→ Exercise requirements: In the listing that follows, determine how many lines include the word "CITY". Respond with that number alone.

→ Exercise inputs:
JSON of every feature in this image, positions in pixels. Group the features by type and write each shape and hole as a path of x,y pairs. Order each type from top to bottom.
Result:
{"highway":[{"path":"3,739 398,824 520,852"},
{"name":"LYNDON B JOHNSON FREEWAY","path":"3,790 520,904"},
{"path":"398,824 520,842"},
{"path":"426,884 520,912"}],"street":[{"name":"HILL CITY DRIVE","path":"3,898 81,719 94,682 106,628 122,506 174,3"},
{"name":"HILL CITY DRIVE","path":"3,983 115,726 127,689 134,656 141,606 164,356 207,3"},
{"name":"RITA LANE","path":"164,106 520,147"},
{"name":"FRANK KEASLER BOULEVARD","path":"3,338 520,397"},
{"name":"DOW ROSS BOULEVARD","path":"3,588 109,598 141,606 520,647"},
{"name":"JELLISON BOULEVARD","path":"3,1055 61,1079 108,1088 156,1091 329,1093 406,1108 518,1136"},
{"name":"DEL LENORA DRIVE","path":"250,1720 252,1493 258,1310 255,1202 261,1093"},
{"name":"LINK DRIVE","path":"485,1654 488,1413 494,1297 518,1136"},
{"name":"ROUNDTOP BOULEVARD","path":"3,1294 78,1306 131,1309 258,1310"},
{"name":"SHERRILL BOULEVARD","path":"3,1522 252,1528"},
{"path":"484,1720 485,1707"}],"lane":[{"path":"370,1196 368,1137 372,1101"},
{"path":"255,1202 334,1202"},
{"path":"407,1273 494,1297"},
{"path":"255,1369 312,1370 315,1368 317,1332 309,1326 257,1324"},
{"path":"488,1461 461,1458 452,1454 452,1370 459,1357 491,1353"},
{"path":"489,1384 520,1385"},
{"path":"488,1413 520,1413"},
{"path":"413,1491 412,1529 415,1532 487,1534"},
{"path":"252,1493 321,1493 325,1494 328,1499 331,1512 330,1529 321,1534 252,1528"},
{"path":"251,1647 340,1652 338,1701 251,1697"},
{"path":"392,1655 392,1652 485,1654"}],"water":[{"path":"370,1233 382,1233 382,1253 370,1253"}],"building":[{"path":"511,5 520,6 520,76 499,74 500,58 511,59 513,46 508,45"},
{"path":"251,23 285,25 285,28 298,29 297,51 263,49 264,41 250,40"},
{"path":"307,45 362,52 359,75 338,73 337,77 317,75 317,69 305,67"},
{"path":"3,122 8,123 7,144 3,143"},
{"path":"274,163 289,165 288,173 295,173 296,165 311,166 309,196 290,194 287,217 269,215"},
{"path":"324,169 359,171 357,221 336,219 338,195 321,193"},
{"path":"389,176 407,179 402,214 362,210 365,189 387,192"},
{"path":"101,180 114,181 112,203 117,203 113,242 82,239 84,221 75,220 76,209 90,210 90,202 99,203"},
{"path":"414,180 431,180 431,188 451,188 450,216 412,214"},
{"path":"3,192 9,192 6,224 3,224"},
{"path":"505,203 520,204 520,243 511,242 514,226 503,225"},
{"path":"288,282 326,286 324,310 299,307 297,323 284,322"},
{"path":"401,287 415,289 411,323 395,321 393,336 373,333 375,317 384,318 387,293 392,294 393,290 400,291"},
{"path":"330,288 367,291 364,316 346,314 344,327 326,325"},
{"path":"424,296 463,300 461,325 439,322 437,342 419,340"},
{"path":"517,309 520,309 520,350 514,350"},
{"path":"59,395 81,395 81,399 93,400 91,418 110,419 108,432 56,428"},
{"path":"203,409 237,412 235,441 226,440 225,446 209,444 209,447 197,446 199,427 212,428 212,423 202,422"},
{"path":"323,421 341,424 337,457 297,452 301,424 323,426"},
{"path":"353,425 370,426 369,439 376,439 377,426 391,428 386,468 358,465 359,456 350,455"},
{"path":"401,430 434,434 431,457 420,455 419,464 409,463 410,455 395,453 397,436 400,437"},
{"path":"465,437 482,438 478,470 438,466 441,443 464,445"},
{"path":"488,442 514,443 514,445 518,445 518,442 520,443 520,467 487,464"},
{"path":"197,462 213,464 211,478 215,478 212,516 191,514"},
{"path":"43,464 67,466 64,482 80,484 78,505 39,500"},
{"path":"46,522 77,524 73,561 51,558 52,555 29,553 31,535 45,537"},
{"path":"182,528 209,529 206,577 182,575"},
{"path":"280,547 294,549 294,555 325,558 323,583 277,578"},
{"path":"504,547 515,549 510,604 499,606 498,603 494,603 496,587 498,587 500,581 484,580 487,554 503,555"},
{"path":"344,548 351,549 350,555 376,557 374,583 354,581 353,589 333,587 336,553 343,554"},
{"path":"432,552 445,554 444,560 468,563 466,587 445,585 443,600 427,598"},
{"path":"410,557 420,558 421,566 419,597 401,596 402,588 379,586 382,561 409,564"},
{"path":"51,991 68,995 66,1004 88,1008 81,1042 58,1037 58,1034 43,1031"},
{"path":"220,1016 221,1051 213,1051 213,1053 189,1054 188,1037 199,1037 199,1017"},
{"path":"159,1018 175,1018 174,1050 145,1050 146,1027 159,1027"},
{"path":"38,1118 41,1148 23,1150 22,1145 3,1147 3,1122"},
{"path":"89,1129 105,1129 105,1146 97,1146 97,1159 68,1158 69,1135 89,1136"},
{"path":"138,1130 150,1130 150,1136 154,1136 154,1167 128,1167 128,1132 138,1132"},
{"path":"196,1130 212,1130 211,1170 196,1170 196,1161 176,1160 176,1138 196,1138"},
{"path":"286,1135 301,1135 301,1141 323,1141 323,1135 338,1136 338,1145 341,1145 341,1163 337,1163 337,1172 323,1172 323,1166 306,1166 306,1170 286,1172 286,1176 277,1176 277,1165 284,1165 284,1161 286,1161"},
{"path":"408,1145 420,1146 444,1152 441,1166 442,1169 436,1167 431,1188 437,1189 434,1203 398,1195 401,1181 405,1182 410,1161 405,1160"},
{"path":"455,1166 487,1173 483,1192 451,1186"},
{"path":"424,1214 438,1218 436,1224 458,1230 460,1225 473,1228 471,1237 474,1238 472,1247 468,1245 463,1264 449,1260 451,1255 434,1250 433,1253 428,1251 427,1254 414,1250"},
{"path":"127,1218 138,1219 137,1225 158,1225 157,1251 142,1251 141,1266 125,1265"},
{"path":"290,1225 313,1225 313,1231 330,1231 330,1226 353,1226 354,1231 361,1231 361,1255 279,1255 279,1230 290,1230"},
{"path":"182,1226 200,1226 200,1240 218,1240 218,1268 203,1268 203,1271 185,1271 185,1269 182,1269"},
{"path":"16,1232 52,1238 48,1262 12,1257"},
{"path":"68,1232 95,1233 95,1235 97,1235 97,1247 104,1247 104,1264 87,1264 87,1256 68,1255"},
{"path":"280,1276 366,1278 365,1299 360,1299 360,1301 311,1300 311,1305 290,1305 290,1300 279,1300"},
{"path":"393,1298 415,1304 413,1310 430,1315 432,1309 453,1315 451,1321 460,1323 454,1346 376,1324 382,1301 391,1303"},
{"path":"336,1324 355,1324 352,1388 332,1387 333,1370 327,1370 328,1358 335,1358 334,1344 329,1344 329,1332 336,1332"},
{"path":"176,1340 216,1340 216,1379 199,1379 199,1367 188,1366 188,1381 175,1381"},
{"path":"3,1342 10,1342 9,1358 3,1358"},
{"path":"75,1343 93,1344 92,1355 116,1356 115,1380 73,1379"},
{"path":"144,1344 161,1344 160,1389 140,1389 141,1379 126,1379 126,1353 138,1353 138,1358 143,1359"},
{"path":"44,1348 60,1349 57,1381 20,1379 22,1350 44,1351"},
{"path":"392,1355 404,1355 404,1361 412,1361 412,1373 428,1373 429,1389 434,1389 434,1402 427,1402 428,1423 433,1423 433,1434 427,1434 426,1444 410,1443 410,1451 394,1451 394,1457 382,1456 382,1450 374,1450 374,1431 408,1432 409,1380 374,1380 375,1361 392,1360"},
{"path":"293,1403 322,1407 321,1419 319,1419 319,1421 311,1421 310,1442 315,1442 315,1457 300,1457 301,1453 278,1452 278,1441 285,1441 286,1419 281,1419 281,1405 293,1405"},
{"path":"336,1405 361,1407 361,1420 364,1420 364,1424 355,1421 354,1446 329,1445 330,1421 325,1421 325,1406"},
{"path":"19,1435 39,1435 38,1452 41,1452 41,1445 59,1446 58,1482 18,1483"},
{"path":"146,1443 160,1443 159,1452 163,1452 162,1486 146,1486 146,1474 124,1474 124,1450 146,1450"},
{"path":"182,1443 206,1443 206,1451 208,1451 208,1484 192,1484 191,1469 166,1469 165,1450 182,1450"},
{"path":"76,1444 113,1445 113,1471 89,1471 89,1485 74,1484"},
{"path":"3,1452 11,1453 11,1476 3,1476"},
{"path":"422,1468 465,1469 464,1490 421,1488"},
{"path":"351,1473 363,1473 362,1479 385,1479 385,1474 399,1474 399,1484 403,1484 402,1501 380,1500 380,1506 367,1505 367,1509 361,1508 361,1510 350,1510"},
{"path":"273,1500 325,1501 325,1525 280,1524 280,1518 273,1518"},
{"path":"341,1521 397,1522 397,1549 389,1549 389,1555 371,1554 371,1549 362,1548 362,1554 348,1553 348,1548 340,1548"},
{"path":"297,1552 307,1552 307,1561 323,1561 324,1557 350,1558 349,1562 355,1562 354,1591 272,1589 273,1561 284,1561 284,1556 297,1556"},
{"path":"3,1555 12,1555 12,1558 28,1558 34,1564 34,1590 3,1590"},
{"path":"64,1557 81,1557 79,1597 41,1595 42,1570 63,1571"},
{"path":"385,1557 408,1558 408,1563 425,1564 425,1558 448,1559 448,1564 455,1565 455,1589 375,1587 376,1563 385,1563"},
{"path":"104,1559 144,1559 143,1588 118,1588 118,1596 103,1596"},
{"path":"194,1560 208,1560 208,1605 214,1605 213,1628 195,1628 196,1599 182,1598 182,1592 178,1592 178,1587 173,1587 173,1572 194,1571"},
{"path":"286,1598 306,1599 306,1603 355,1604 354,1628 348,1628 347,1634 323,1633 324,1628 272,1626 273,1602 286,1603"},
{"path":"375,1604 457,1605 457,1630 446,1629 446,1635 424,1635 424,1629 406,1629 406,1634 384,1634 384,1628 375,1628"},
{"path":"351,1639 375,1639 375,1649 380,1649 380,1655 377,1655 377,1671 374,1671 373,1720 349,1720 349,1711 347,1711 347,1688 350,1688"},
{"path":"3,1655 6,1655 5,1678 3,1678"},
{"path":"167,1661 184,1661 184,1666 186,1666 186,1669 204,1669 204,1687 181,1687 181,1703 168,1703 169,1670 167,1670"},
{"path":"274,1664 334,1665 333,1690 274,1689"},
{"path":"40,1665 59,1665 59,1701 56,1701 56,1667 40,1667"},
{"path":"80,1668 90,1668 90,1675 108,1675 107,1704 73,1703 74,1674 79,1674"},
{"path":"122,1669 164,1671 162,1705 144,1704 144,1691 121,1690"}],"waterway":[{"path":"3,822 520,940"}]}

→ Response area: 2